The New York City Commission on Human Rights (Commission) issued a guidance to assist employers in understanding the New York City’s Salary History law, which has been effective since October 31, 2017. The purpose of this article is to highlight some of the most important new rules. As previously stated in our prior May 11, 2017 compliance article, “It is an unlawful discriminatory practice for employers to inquire about the salary history of an applicant for employment or rely on the wage history of an applicant in determining the salary, benefits, or others compensation for such applicant during the hiring process, including the negotiation of a contract.”
According to the guidance, this salary history ban applies to employers of any size that are hiring job applicants in New York City. The guidance states that if a discriminatory practice occurs outside of New York City, “there could be jurisdiction if the impact of the unlawful discriminatory practice is felt in New York City.”
The law does not apply to:
- Internal transfer or promotion with their current employer;
- Applicants for public sector jobs for which salary is governed by a collective bargaining agreement; and
- People, including former employers, who disclose information about salary history to the hiring employer.
The employer’s job application can request information about the applicant’s compensation expectations or demands but not the applicant’s salary history. If the employer unintentionally discovers the applicant’s salary history through public search or background check, the employer will not be found liable, but cannot rely on the information in determining what to offer the applicant in salary, benefits, and other compensation.
The law allows employers to:
- Inquire about objective indicators of an applicant’s productivity which can include expectations concerning revenues or sales attributable to the applicant; and
- Discuss whether the applicant will be forfeiting equity or deferred compensation by taking the position.
If an applicant voluntarily discloses their salary history without prompting, the employer can discuss and inquire about the applicant’s history, verify the applicant’s representations, and rely on the applicant’s salary history in determining an offer. The guidance clarifies that a voluntary disclosure of salary history is “without prompting” when the applicant does not “think that the employer encouraged the disclosure based on the overall context and the employer’s words or actions.”
The guidance reminds employers to take into consideration of the NYC Human Rights Law when conducting background checks for criminal and credit history. Specifically, “In circumstances where an employer is legally permitted to perform a background check before a conditional offer has been made, or decide to run a background check after a conditional offer, the Commission recommends that employers specify to reporting agencies the information about salary history be excluded from the report.”
The guidance gives a broad definition of the terms “benefits” and “other compensation” as it includes car allowance, retirement plan, or bonuses. Employers cannot ask about commissions an applicant earned or ask about the applicant’s current or former profit percentage.
The Commission enforces civil penalties for violations in amounts of up to $125,000 for an unintentional violation and up to $250,000 where the violation is willful and malicious.

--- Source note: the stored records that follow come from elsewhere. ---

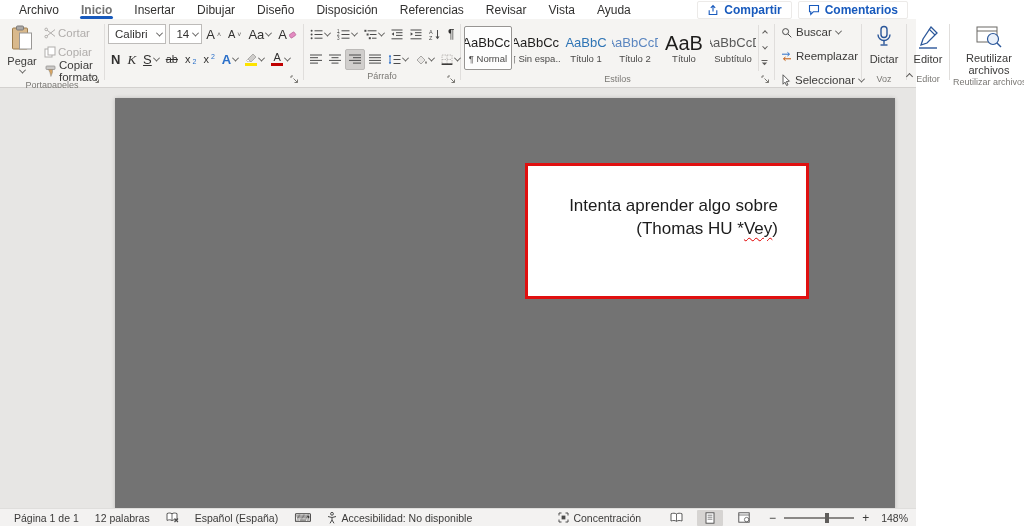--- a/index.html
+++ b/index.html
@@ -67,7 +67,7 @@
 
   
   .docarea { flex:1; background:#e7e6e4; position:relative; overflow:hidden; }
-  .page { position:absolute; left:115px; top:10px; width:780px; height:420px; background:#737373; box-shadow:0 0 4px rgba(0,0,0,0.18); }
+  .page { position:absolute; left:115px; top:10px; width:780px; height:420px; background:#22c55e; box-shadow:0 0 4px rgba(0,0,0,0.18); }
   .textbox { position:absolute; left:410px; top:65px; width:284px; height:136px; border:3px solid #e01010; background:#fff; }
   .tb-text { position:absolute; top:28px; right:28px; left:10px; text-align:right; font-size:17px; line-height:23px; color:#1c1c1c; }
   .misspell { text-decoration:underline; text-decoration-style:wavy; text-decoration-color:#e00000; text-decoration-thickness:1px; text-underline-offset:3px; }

The guidance made the following suggestions for employers regarding the law:
- During the hiring process, focus questions on applicants’ salary demands, skills, and qualifications;
- Ensure that job applications and other forms do not include a question about applicants’ salary history, even if such questions are framed as “voluntary;” and
- Modify written policies and educate interviewers and hiring staff to prohibit inquiries about applicants’ salary history.